** REQUIRED WORK **
Rewrite the material from the line with "scientific name: Pyrrhula pyrrhula" to the line with "scientific name: Marah fabacea", changing "common name" to "vernacular name" and leaving everything else as it is. Give only those lines.

## Start

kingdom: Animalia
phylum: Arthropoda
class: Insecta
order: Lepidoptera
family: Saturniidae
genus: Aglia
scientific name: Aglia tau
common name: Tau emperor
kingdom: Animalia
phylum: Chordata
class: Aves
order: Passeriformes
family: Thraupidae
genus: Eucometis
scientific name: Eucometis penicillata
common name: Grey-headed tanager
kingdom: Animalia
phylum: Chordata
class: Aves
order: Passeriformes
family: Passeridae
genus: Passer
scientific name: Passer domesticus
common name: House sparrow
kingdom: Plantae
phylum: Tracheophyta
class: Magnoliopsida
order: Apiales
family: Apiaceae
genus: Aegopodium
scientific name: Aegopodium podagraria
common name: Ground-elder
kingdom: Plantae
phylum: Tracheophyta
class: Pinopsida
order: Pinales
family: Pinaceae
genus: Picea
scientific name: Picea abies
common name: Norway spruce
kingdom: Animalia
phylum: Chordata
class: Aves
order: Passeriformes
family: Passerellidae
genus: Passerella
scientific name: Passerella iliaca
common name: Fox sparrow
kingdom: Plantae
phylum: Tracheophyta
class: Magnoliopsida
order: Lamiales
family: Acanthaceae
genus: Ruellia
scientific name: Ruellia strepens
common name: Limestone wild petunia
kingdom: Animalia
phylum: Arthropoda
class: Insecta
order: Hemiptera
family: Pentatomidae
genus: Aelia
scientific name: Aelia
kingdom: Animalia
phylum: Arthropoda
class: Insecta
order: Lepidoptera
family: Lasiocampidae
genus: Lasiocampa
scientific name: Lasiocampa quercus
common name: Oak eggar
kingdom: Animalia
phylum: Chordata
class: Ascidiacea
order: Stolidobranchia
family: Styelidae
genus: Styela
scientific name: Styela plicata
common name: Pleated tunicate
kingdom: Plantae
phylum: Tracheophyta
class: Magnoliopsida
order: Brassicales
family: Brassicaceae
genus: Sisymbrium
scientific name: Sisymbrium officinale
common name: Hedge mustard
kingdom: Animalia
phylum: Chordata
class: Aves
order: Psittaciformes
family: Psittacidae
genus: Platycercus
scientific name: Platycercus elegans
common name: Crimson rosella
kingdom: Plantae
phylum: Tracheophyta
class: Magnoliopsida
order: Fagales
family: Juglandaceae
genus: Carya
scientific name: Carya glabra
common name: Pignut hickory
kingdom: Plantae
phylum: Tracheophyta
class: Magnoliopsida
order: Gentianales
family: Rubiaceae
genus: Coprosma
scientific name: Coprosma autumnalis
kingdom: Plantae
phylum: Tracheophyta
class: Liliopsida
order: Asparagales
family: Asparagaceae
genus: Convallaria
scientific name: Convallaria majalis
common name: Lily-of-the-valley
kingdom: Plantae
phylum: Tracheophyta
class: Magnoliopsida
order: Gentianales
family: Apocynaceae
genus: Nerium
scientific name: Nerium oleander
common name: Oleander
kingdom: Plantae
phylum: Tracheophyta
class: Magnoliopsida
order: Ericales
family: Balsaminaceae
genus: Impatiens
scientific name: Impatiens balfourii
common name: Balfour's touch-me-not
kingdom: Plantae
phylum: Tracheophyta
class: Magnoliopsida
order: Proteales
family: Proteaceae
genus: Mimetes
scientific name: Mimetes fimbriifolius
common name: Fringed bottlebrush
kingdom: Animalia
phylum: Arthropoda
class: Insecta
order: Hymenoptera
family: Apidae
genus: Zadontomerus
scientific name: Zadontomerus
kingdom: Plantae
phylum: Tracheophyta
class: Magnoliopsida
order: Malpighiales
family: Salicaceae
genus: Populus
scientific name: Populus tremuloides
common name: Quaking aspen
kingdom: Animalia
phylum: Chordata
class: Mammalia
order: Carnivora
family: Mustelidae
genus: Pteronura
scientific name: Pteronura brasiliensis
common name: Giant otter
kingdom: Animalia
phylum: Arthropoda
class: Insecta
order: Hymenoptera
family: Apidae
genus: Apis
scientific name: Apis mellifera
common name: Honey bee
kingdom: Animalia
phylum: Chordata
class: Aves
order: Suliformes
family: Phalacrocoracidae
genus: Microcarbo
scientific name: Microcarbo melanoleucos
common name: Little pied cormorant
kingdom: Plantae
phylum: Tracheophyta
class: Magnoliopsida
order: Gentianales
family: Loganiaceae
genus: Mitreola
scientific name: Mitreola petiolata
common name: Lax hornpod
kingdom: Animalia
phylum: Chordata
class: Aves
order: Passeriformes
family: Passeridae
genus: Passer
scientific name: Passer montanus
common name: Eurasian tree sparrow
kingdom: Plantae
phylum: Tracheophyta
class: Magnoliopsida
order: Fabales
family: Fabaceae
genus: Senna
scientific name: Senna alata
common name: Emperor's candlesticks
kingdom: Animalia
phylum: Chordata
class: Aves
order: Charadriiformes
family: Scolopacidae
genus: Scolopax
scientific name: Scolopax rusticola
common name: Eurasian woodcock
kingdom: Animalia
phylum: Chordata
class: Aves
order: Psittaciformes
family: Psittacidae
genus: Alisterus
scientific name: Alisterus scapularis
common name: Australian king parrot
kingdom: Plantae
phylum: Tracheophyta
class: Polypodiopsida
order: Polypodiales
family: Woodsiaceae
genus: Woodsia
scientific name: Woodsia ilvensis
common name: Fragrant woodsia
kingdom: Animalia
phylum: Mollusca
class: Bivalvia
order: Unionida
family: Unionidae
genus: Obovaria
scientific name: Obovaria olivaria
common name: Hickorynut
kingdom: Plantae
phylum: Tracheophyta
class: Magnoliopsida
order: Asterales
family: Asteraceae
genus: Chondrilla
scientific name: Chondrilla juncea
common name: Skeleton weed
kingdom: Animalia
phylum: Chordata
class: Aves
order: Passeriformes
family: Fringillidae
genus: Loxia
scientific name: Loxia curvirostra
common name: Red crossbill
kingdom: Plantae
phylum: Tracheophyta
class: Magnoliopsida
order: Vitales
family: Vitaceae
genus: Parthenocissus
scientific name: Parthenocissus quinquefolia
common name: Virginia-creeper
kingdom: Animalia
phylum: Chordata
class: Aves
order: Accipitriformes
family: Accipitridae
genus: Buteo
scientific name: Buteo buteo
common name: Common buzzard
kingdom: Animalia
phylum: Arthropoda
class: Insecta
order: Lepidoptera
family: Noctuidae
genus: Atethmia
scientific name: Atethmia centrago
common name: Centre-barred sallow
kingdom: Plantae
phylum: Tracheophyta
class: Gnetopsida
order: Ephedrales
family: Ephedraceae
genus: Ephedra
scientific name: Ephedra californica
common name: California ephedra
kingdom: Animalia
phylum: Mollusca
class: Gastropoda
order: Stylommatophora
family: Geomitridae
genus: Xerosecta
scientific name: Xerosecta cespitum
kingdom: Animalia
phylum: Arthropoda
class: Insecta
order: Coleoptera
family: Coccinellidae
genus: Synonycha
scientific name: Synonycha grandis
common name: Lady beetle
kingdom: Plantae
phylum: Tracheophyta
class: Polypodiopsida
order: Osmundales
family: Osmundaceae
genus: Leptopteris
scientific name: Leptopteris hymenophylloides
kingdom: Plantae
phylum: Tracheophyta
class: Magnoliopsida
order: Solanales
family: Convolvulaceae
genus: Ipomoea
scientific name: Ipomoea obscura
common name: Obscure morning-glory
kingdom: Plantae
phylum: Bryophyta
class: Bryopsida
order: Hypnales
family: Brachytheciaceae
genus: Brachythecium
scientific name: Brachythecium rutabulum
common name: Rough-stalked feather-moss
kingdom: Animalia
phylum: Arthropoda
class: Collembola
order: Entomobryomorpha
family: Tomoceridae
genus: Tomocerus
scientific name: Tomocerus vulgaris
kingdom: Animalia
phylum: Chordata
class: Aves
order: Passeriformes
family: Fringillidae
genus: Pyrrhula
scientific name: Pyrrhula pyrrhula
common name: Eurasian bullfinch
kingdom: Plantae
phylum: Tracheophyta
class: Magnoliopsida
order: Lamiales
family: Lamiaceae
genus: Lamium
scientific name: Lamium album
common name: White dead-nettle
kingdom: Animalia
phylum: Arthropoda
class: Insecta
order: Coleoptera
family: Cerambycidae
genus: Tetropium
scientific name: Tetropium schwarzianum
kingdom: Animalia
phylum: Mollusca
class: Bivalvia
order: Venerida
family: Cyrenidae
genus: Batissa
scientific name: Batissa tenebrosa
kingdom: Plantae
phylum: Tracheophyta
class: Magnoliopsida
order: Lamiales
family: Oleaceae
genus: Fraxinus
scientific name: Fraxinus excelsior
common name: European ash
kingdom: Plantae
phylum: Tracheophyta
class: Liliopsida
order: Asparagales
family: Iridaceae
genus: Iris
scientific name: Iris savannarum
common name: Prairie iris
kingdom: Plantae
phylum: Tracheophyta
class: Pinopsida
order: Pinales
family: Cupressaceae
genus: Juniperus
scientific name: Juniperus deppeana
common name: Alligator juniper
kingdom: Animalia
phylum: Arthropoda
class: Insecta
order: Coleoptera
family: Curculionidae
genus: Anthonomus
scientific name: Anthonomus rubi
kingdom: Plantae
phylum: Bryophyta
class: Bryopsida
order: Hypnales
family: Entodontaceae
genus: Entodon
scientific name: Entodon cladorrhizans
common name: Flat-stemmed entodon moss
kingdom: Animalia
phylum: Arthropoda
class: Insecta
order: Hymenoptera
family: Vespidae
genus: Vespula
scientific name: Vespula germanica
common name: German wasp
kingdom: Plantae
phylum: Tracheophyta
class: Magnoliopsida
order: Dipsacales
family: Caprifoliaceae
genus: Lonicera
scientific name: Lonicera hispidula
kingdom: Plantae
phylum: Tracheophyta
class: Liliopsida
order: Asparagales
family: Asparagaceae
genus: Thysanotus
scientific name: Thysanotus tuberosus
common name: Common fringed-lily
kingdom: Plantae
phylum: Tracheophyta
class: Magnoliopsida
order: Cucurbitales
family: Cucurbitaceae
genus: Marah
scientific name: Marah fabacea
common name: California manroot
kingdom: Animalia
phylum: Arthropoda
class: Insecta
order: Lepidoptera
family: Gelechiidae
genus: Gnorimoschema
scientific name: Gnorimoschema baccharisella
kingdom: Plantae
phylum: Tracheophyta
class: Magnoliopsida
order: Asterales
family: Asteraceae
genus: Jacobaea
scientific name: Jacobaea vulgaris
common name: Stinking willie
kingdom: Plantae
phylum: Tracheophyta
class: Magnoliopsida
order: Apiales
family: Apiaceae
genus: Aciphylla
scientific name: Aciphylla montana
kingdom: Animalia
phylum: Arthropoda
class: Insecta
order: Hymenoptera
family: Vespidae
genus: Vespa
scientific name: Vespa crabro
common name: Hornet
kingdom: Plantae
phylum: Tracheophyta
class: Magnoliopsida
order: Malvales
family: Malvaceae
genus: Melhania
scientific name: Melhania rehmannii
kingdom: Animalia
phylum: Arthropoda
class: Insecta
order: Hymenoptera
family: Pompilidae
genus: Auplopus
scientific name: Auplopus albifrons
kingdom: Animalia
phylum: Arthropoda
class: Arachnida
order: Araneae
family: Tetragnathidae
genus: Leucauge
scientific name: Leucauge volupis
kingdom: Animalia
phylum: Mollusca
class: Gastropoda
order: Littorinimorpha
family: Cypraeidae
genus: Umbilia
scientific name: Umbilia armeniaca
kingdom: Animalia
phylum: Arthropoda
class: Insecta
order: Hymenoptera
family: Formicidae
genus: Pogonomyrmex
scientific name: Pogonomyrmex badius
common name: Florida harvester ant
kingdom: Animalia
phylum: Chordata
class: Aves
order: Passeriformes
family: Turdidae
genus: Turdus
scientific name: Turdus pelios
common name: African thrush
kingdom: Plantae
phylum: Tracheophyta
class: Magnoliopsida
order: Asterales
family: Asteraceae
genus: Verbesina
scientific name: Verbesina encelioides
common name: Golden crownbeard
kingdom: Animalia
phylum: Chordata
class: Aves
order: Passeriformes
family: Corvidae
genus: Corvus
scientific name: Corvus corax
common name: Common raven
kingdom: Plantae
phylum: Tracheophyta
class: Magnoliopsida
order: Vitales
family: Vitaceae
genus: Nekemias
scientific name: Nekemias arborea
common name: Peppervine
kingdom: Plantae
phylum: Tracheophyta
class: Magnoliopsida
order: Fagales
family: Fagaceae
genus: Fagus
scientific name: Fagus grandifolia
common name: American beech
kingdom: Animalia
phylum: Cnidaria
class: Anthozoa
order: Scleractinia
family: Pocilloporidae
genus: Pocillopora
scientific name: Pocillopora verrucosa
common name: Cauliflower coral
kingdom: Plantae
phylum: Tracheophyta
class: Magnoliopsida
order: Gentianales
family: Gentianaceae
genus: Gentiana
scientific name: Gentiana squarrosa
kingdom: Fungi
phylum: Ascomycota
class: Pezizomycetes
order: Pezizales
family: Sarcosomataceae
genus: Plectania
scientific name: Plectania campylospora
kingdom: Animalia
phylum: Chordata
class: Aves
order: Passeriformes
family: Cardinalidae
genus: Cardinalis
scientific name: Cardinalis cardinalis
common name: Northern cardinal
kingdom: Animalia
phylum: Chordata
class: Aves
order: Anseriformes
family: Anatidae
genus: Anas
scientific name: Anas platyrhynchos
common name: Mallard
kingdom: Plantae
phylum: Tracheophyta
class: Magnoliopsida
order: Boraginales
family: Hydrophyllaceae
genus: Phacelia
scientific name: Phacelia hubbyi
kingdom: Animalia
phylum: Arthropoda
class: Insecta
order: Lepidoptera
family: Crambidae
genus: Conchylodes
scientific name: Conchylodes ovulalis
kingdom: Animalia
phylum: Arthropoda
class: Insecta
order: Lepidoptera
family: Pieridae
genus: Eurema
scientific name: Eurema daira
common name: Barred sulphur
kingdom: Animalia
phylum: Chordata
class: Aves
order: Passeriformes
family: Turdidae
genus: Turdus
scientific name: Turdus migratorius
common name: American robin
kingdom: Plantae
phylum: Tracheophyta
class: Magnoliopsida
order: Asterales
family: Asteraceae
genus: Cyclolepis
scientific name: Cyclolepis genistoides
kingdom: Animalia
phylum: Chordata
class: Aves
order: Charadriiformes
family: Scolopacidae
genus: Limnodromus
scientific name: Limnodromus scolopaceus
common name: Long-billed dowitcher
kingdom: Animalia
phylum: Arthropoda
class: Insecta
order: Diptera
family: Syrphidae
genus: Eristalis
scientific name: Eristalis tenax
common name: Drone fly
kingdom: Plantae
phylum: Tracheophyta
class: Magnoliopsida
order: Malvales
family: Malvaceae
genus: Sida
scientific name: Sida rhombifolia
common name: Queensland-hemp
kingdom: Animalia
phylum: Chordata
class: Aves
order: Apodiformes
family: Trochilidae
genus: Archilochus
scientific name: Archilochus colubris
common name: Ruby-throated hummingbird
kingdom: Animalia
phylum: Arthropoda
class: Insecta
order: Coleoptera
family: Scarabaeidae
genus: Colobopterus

## End

** TASK SOLUTION **
scientific name: Pyrrhula pyrrhula
vernacular name: Eurasian bullfinch
kingdom: Plantae
phylum: Tracheophyta
class: Magnoliopsida
order: Lamiales
family: Lamiaceae
genus: Lamium
scientific name: Lamium album
vernacular name: White dead-nettle
kingdom: Animalia
phylum: Arthropoda
class: Insecta
order: Coleoptera
family: Cerambycidae
genus: Tetropium
scientific name: Tetropium schwarzianum
kingdom: Animalia
phylum: Mollusca
class: Bivalvia
order: Venerida
family: Cyrenidae
genus: Batissa
scientific name: Batissa tenebrosa
kingdom: Plantae
phylum: Tracheophyta
class: Magnoliopsida
order: Lamiales
family: Oleaceae
genus: Fraxinus
scientific name: Fraxinus excelsior
vernacular name: European ash
kingdom: Plantae
phylum: Tracheophyta
class: Liliopsida
order: Asparagales
family: Iridaceae
genus: Iris
scientific name: Iris savannarum
vernacular name: Prairie iris
kingdom: Plantae
phylum: Tracheophyta
class: Pinopsida
order: Pinales
family: Cupressaceae
genus: Juniperus
scientific name: Juniperus deppeana
vernacular name: Alligator juniper
kingdom: Animalia
phylum: Arthropoda
class: Insecta
order: Coleoptera
family: Curculionidae
genus: Anthonomus
scientific name: Anthonomus rubi
kingdom: Plantae
phylum: Bryophyta
class: Bryopsida
order: Hypnales
family: Entodontaceae
genus: Entodon
scientific name: Entodon cladorrhizans
vernacular name: Flat-stemmed entodon moss
kingdom: Animalia
phylum: Arthropoda
class: Insecta
order: Hymenoptera
family: Vespidae
genus: Vespula
scientific name: Vespula germanica
vernacular name: German wasp
kingdom: Plantae
phylum: Tracheophyta
class: Magnoliopsida
order: Dipsacales
family: Caprifoliaceae
genus: Lonicera
scientific name: Lonicera hispidula
kingdom: Plantae
phylum: Tracheophyta
class: Liliopsida
order: Asparagales
family: Asparagaceae
genus: Thysanotus
scientific name: Thysanotus tuberosus
vernacular name: Common fringed-lily
kingdom: Plantae
phylum: Tracheophyta
class: Magnoliopsida
order: Cucurbitales
family: Cucurbitaceae
genus: Marah
scientific name: Marah fabacea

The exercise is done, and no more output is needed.